Anılan maddenin 1.fıkrasına göre;
Davanın açılmasından sonra, davalı taraf, dava konusunu üçüncü bir kişiye devrederse, davacı aşağıdaki yetkilerden birini kullanabilir:
a) İsterse, devreden tarafla olan davasından vazgeçerek, dava konusunu devralmış olan kişiye karşı davaya devam eder. Bu takdirde davacı davayı kazanırsa, dava konusunu devreden ve devralan yargılama giderlerinden müteselsilen sorumlu olur.
b) İsterse, davasını devreden taraf hakkında tazminat davasına dönüştürür.
Yukarıda da belirtildiği üzere dava açıldıktan sonra davaya konu taşınmazın devri halinde diğer taraf dilerse temlik edenle olan davasından vazgeçerek taşınmazı devralmış yeni malike karşı davaya devam eder, dilerse temlik eden davalıya karşı açmış olduğu davasını tazminata dönüştürür.
Somut olaya gelince; davalı ... İnşaat Sanayi ve Ticaret A.Ş’ye 6758 sayılı Olağanüstü Hal Kapsamında Bazı Düzenlemeler Yapılması Hakkında Kanun Hükmünde Kararnamenin Değiştirilerek Kabul Edilmesine Dair Kanun’un kayyımlık yetkisinin devri ve tasfiye başlıklı 19. maddesi ile temsil kayyımı olarak Tasarruf Mevduatı Sigorta Fonu’nun atandığı anlaşılmıştır. Bu durumda mahkemece, Tasarruf Mevduatı Sigorta Fonu’na müzekkere yazılmak sureti ile, şirketin hukuki statüsünün tespit edilmesi ve kayyım sıfatının herhangi bir şekilde sona erip ermediği hususunun sorulması, temsil kayyımı sıfatı devam ediyorsa davanın Tasarruf Mevduatı Sigorta Fonu’na da yöneltilmesi gerekir.
Öte yandan; dava konusu İstanbul ili, ... numaralı bağımsız bölümün 29.05.2014 tarihli satış işlemiyle dava dışı İlhan Özbay’a devredildiği anlaşılmıştır. Mahkemece, oluşan bu duruma göre re’sen dikkate alınması gereken Hukuk Muhakemeleri Kanununun 125/2’inci maddesi uyarınca işlem yapılmalıdır.

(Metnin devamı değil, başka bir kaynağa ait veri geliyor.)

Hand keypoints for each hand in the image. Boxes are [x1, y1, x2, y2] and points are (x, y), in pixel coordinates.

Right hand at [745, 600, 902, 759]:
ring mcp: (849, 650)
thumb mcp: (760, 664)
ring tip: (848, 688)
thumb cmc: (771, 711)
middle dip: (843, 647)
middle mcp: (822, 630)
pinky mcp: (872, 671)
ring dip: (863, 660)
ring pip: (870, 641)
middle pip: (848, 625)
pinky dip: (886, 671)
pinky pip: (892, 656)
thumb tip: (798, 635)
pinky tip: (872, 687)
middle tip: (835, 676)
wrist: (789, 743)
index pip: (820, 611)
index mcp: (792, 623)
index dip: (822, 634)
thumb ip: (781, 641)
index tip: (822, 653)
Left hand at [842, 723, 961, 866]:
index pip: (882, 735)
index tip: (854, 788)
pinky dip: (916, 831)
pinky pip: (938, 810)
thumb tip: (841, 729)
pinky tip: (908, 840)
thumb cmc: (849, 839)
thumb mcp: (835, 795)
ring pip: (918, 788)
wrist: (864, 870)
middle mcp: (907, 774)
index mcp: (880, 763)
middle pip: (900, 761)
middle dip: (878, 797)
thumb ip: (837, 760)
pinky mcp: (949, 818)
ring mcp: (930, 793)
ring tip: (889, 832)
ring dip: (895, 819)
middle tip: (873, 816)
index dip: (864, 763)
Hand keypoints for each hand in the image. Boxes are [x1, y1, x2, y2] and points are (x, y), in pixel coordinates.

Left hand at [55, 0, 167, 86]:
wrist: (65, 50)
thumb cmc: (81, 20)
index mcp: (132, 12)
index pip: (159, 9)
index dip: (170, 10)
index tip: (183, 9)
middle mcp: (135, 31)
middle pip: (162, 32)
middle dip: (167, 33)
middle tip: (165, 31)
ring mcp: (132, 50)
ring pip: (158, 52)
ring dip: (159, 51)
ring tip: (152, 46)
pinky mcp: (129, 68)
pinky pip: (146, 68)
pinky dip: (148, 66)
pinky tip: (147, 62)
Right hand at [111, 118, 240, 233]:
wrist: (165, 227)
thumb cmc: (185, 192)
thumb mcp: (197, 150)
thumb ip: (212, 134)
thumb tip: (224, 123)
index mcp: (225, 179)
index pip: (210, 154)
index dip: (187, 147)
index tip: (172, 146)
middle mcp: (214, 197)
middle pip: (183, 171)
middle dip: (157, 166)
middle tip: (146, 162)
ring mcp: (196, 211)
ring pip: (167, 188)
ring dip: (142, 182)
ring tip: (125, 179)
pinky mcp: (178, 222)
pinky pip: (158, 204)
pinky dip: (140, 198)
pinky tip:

Mahkemece, değinilen hususlar gözardı edilerek yazılı şekilde karar verilmesi doğru görülmemiş, hükmün bu nedenlerle bozulması gerekmiştir.
Kabule göre de; bakiye 68.500,00 TL bedelin davacı tarafından ödenmesi halinde tapu kaydının terkini ile davacı adına tesciline şeklinde şarta bağlı ve infaza elverişsiz hüküm kurulması da doğru olmamıştır.
SONUÇ: Yukarıda açıklanan nedenlerle davacı vekilinin temyiz itirazlarının kabulü ile hükmün BOZULMASINA, bozma nedenine göre sair temyiz itirazlarının şimdilik incelenmesine yer olmadığını, Yargıtay duruşma vekalet ücreti 3.815,00 TL‘nin davalıdan alınarak davacıya verilmesine, peşin yatırılan harcın yatırana iadesine, kararın tebliğinden itibaren 15 gün içinde karar düzeltme yolu açık olmak üzere, 14.06.2022 tarihinde oy birliği ile karar verildi.